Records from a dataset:
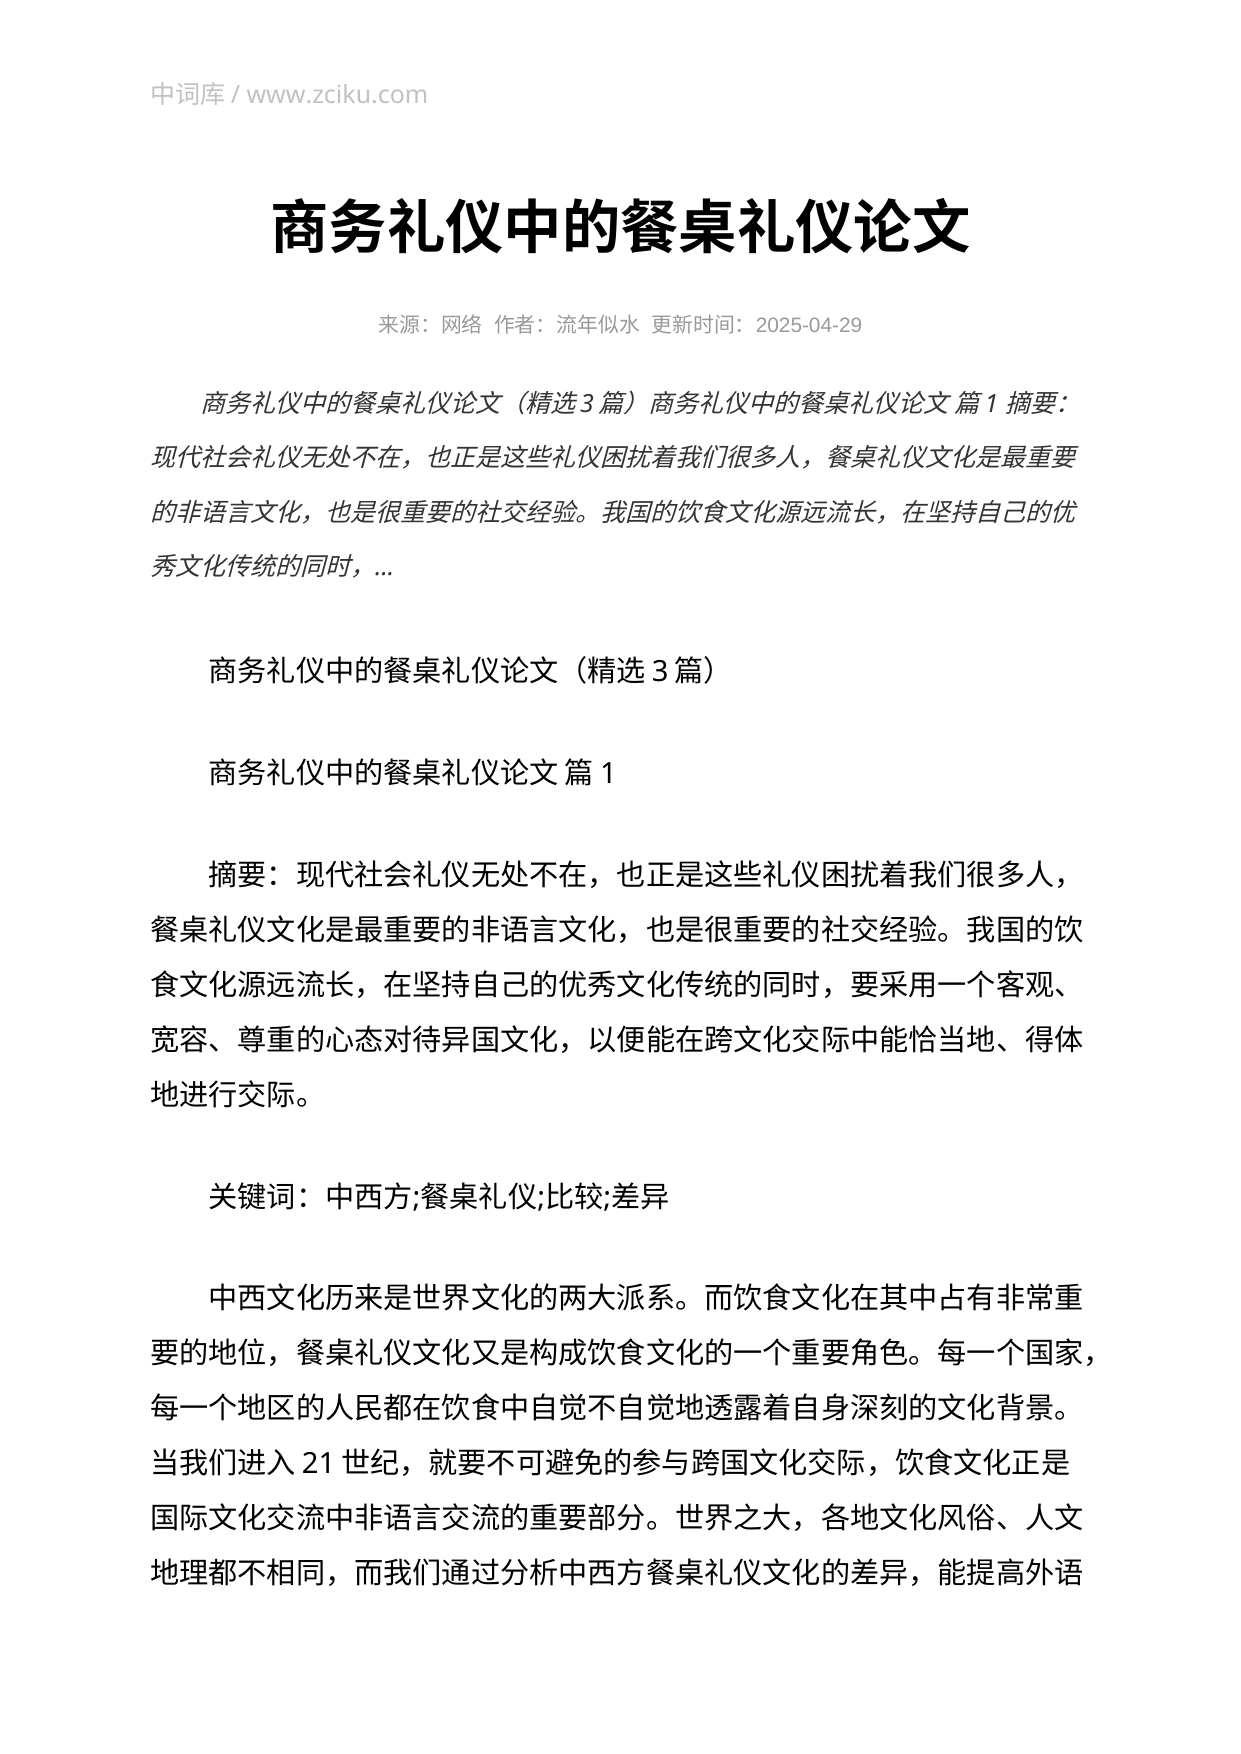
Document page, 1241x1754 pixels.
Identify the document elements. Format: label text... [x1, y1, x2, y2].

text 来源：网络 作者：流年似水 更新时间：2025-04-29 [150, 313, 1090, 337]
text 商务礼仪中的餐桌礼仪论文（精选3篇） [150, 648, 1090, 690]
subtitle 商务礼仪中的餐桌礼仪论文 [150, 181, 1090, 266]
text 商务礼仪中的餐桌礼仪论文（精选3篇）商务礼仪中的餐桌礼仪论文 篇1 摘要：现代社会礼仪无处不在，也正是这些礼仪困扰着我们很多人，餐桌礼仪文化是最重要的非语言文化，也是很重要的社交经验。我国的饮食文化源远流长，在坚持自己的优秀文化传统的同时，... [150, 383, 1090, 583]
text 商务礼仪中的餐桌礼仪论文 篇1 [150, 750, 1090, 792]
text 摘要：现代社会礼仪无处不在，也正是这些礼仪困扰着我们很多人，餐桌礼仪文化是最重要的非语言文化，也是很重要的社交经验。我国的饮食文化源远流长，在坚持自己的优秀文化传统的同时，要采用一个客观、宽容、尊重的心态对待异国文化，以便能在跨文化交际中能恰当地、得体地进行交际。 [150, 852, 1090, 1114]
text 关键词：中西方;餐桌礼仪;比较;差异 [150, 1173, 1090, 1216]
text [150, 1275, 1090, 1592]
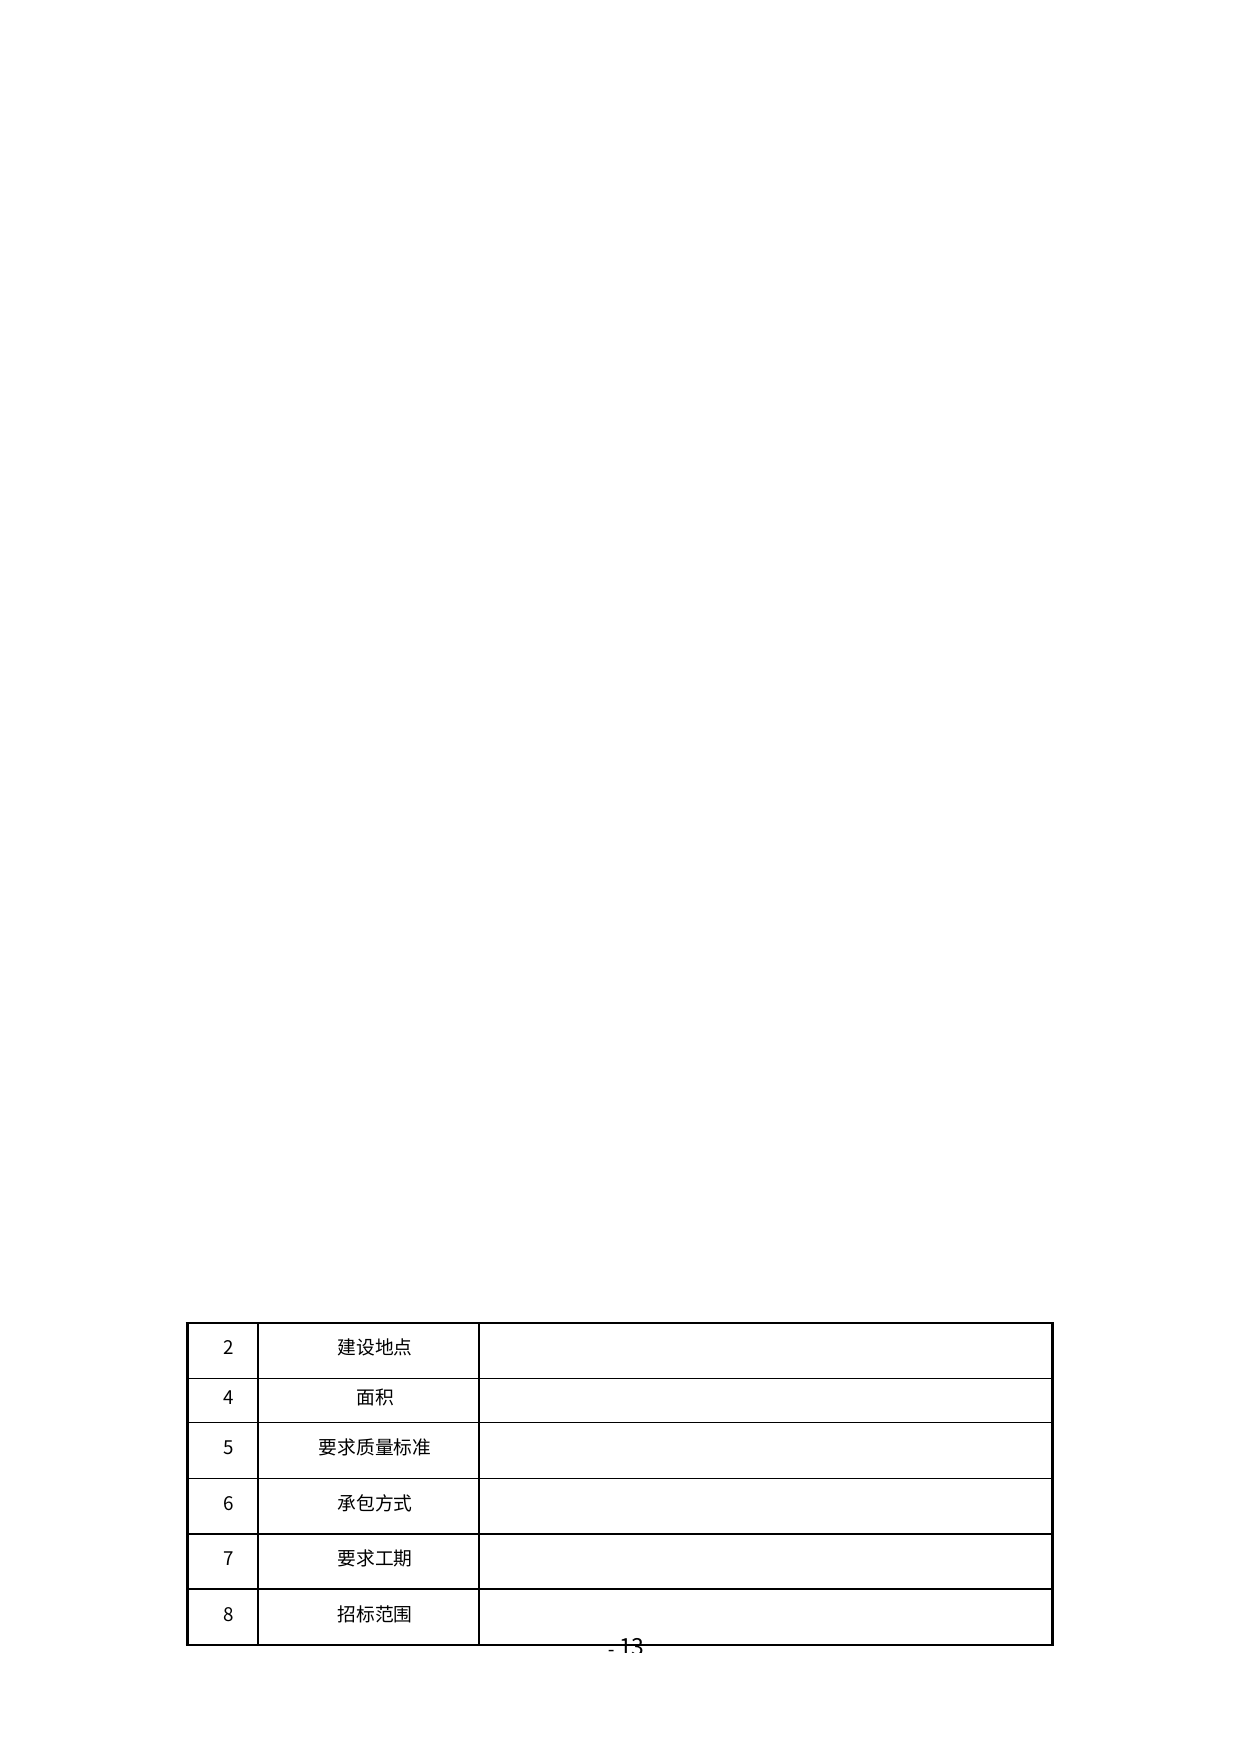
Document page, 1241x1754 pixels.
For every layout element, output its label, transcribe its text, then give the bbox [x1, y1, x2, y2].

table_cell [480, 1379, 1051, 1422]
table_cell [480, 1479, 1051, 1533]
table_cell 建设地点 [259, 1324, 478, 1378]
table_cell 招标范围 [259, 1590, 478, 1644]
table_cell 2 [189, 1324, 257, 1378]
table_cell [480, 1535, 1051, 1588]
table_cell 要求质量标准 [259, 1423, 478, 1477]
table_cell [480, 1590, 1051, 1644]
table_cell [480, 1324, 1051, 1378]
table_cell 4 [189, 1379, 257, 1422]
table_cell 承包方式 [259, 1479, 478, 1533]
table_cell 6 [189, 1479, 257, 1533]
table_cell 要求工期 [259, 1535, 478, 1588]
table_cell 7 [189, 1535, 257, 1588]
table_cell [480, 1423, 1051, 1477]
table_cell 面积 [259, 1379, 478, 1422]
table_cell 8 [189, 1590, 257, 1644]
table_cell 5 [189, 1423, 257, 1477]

Problem statement:
All of the data above needs to be retyped exactly, with the pictures removed.

Answer for this exercise:
Document page, 1241x1754 pixels.
Identify the document elements. Format: label text... [x1, y1, x2, y2].

text 来源：网络 作者：流年似水 更新时间：2025-04-29 [150, 313, 1090, 337]
text 商务礼仪中的餐桌礼仪论文（精选3篇） [150, 648, 1090, 690]
subtitle 商务礼仪中的餐桌礼仪论文 [150, 181, 1090, 266]
text 商务礼仪中的餐桌礼仪论文（精选3篇）商务礼仪中的餐桌礼仪论文 篇1 摘要：现代社会礼仪无处不在，也正是这些礼仪困扰着我们很多人，餐桌礼仪文化是最重要的非语言文化，也是很重要的社交经验。我国的饮食文化源远流长，在坚持自己的优秀文化传统的同时，... [150, 383, 1090, 583]
text 商务礼仪中的餐桌礼仪论文 篇1 [150, 750, 1090, 792]
text 摘要：现代社会礼仪无处不在，也正是这些礼仪困扰着我们很多人，餐桌礼仪文化是最重要的非语言文化，也是很重要的社交经验。我国的饮食文化源远流长，在坚持自己的优秀文化传统的同时，要采用一个客观、宽容、尊重的心态对待异国文化，以便能在跨文化交际中能恰当地、得体地进行交际。 [150, 852, 1090, 1114]
text 关键词：中西方;餐桌礼仪;比较;差异 [150, 1173, 1090, 1216]
text [150, 1275, 1090, 1592]
Document page, 1241x1754 pixels.
For every layout element, output its label, transcribe its text, then give the bbox [x1, y1, x2, y2].

table_cell [480, 1379, 1051, 1422]
table_cell [480, 1479, 1051, 1533]
table_cell 建设地点 [259, 1324, 478, 1378]
table_cell 招标范围 [259, 1590, 478, 1644]
table_cell 2 [189, 1324, 257, 1378]
table_cell [480, 1535, 1051, 1588]
table_cell 要求质量标准 [259, 1423, 478, 1477]
table_cell [480, 1590, 1051, 1644]
table_cell [480, 1324, 1051, 1378]
table_cell 4 [189, 1379, 257, 1422]
table_cell 承包方式 [259, 1479, 478, 1533]
table_cell 6 [189, 1479, 257, 1533]
table_cell 要求工期 [259, 1535, 478, 1588]
table_cell 7 [189, 1535, 257, 1588]
table_cell [480, 1423, 1051, 1477]
table_cell 面积 [259, 1379, 478, 1422]
table_cell 8 [189, 1590, 257, 1644]
table_cell 5 [189, 1423, 257, 1477]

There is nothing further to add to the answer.